Our current findings on the narrower sample of TMS and tDCS studies in AD and MCI can be expanded to other brain stimulation methods and different types of dementias. However, this requires the consideration of the specificities of the given method and population. While AD and MCI mostly differ in the severity and number of cognitive symptoms, the cognitive profile and the trajectory of decline show significant differences in other dementias (Smits et al., 2015). While episodic learning is impaired in AD affecting immediate and delayed recall and the deficit of working memory and executive functioning is present, language skills are more preserved as compared to frontotemporal dementia. Attention and visuospatial dysfunctions are more characteristic to dementia with Lewy bodies (Sparing et al., 2009). Therefore, researchers should consider which cognitive function to assess and train if cognitive training is included. Also, the double baseline approach might be considered in order to reduce the effects of fluctuating performance which is often observable in patients with frontotemporal dementia (Smeding and de Koning, 2000; Lange et al., 2017). Due to these fluctuations, the number of missing data may also increase during cognitive assessments (Smeding and de Koning, 2000; Lange et al., 2017). As recommended above, the management and the statistical methods to assess their effects should be predetermined and reported.

In the present review, we considered measurements of the cognitive domain only; however, neuropsychiatric symptoms are considered to be closely linked with cognitive disturbances causing reduced quality of life in neurodegenerative disorders (Rog et al., 2014; van der Linde et al., 2016). Different scales are used to measure neuropsychiatric symptoms in patients, mostly applying self-report questionnaires, which introduces new sources of bias (Althubaiti, 2016). Scales that collect information from different sources, such as from the caregivers and/or clinicians should be preferred (Sheehan, 2012). Moreover, these seem to be more reliable in the presence of unclear blinding efficacy (Wood et al., 2008).

Conclusion

In the present review, we described and examined for the first time the actual presence of methodical factors that can obscure the results when investigating the effects of NIBS in MCI and AD. Great diversity among stimulation parameters was found, a common characteristic of all NIBS studies in a general sense. The risk of bias affects most of the identified studies to a various extent. We revealed that the conclusion of studies with low risk of bias differs from the others regarding the efficacy of NIBS. This indicates that potential sources of bias can lead to further distortions of the estimated effects of NIBS. Therefore, cautious planning and rigorous implementation are highly advised with the consideration of the aspects we collected.
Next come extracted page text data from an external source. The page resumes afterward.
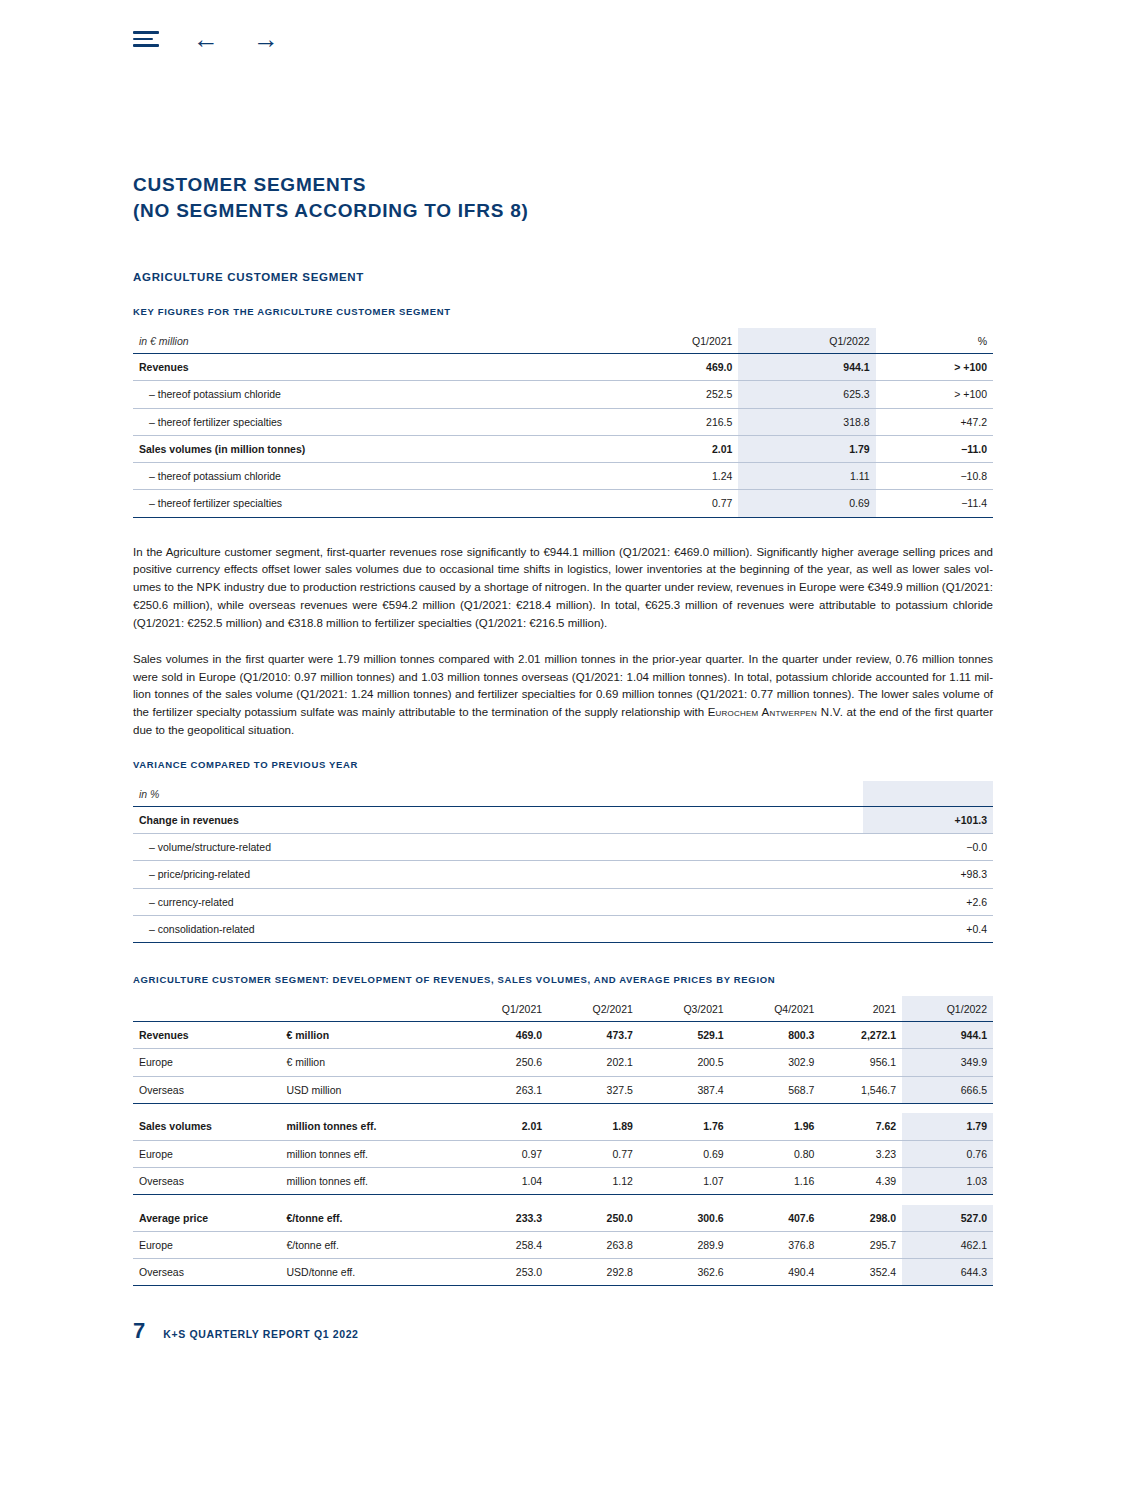← →
Customer Segments
(No Segments According to IFRS 8)
Agriculture Customer Segment
Key figures for the Agriculture customer segment
| in € million | Q1/2021 | Q1/2022 | % |
| --- | --- | --- | --- |
| Revenues | 469.0 | 944.1 | > +100 |
| – thereof potassium chloride | 252.5 | 625.3 | > +100 |
| – thereof fertilizer specialties | 216.5 | 318.8 | +47.2 |
| Sales volumes (in million tonnes) | 2.01 | 1.79 | −11.0 |
| – thereof potassium chloride | 1.24 | 1.11 | −10.8 |
| – thereof fertilizer specialties | 0.77 | 0.69 | −11.4 |
In the Agriculture customer segment, first-quarter revenues rose significantly to €944.1 million (Q1/2021: €469.0 million). Significantly higher average selling prices and positive currency effects offset lower sales volumes due to occasional time shifts in logistics, lower inventories at the beginning of the year, as well as lower sales volumes to the NPK industry due to production restrictions caused by a shortage of nitrogen. In the quarter under review, revenues in Europe were €349.9 million (Q1/2021: €250.6 million), while overseas revenues were €594.2 million (Q1/2021: €218.4 million). In total, €625.3 million of revenues were attributable to potassium chloride (Q1/2021: €252.5 million) and €318.8 million to fertilizer specialties (Q1/2021: €216.5 million).
Sales volumes in the first quarter were 1.79 million tonnes compared with 2.01 million tonnes in the prior-year quarter. In the quarter under review, 0.76 million tonnes were sold in Europe (Q1/2010: 0.97 million tonnes) and 1.03 million tonnes overseas (Q1/2021: 1.04 million tonnes). In total, potassium chloride accounted for 1.11 million tonnes of the sales volume (Q1/2021: 1.24 million tonnes) and fertilizer specialties for 0.69 million tonnes (Q1/2021: 0.77 million tonnes). The lower sales volume of the fertilizer specialty potassium sulfate was mainly attributable to the termination of the supply relationship with Eurochem Antwerpen N.V. at the end of the first quarter due to the geopolitical situation.
Variance compared to previous year
| in % | |
| --- | --- |
| Change in revenues | +101.3 |
| – volume/structure-related | −0.0 |
| – price/pricing-related | +98.3 |
| – currency-related | +2.6 |
| – consolidation-related | +0.4 |
Agriculture customer segment: development of revenues, sales volumes, and average prices by region
| | | Q1/2021 | Q2/2021 | Q3/2021 | Q4/2021 | 2021 | Q1/2022 |
| --- | --- | --- | --- | --- | --- | --- | --- |
| Revenues | € million | 469.0 | 473.7 | 529.1 | 800.3 | 2,272.1 | 944.1 |
| Europe | € million | 250.6 | 202.1 | 200.5 | 302.9 | 956.1 | 349.9 |
| Overseas | USD million | 263.1 | 327.5 | 387.4 | 568.7 | 1,546.7 | 666.5 |
| Sales volumes | million tonnes eff. | 2.01 | 1.89 | 1.76 | 1.96 | 7.62 | 1.79 |
| Europe | million tonnes eff. | 0.97 | 0.77 | 0.69 | 0.80 | 3.23 | 0.76 |
| Overseas | million tonnes eff. | 1.04 | 1.12 | 1.07 | 1.16 | 4.39 | 1.03 |
| Average price | €/tonne eff. | 233.3 | 250.0 | 300.6 | 407.6 | 298.0 | 527.0 |
| Europe | €/tonne eff. | 258.4 | 263.8 | 289.9 | 376.8 | 295.7 | 462.1 |
| Overseas | USD/tonne eff. | 253.0 | 292.8 | 362.6 | 490.4 | 352.4 | 644.3 |
7 K+S Quarterly Report Q1 2022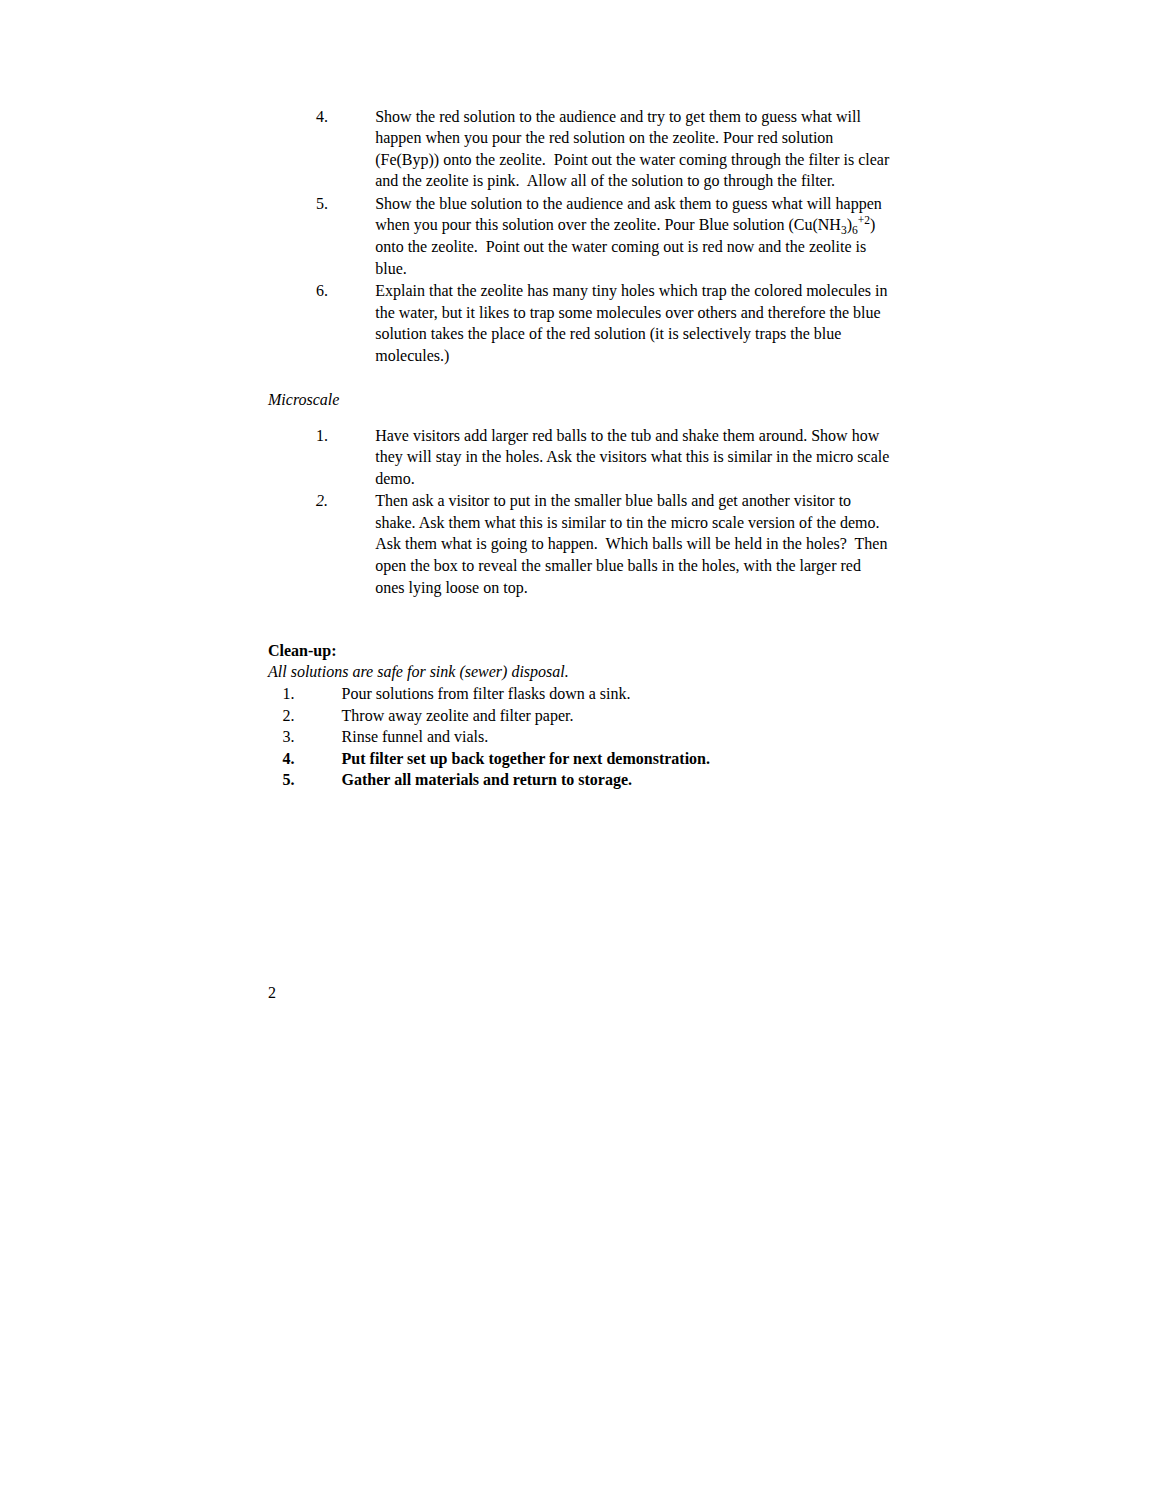4. Show the red solution to the audience and try to get them to guess what will happen when you pour the red solution on the zeolite. Pour red solution (Fe(Byp)) onto the zeolite. Point out the water coming through the filter is clear and the zeolite is pink. Allow all of the solution to go through the filter.
5. Show the blue solution to the audience and ask them to guess what will happen when you pour this solution over the zeolite. Pour Blue solution (Cu(NH3)6+2) onto the zeolite. Point out the water coming out is red now and the zeolite is blue.
6. Explain that the zeolite has many tiny holes which trap the colored molecules in the water, but it likes to trap some molecules over others and therefore the blue solution takes the place of the red solution (it is selectively traps the blue molecules.)
Microscale
1. Have visitors add larger red balls to the tub and shake them around. Show how they will stay in the holes. Ask the visitors what this is similar in the micro scale demo.
2. Then ask a visitor to put in the smaller blue balls and get another visitor to shake. Ask them what this is similar to tin the micro scale version of the demo. Ask them what is going to happen. Which balls will be held in the holes? Then open the box to reveal the smaller blue balls in the holes, with the larger red ones lying loose on top.
Clean-up:
All solutions are safe for sink (sewer) disposal.
1. Pour solutions from filter flasks down a sink.
2. Throw away zeolite and filter paper.
3. Rinse funnel and vials.
4. Put filter set up back together for next demonstration.
5. Gather all materials and return to storage.
2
At this point, based on the currently available literature, it is difficult to conclude the effectiveness of NIBS methods in dementia research. Nonetheless, some arguments can be made. Our results indicate that TMS exerts more prominent and reliable behavioral effects. Moreover, we identified a range of TMS parameters that seem to effectively achieve behavioral improvements based on the reviewed articles and further evidence. Also, the combination of NIBS with cognitive stimulation appears to be a promising approach in MCI and AD. We argue that, with the elimination of the identified methodological issues, the variability of results would be reduced, their interpretation improved, and stronger conclusions could be drawn for the future implementation of NIBS.

Author Contributions

AH, PK, LV, and AM contributed conception and design of the study. AH conducted the literature search and data extraction, VN, TV, and AM supervised the literature search and data extraction. AH and VN conducted the risk of bias assessment. AH wrote the draft of the manuscript. All authors contributed to manuscript revision, read, and approved the submitted version.

Conflict of Interest

The authors declare that the research was conducted in the absence of any commercial or financial relationships that could be construed as a potential conflict of interest.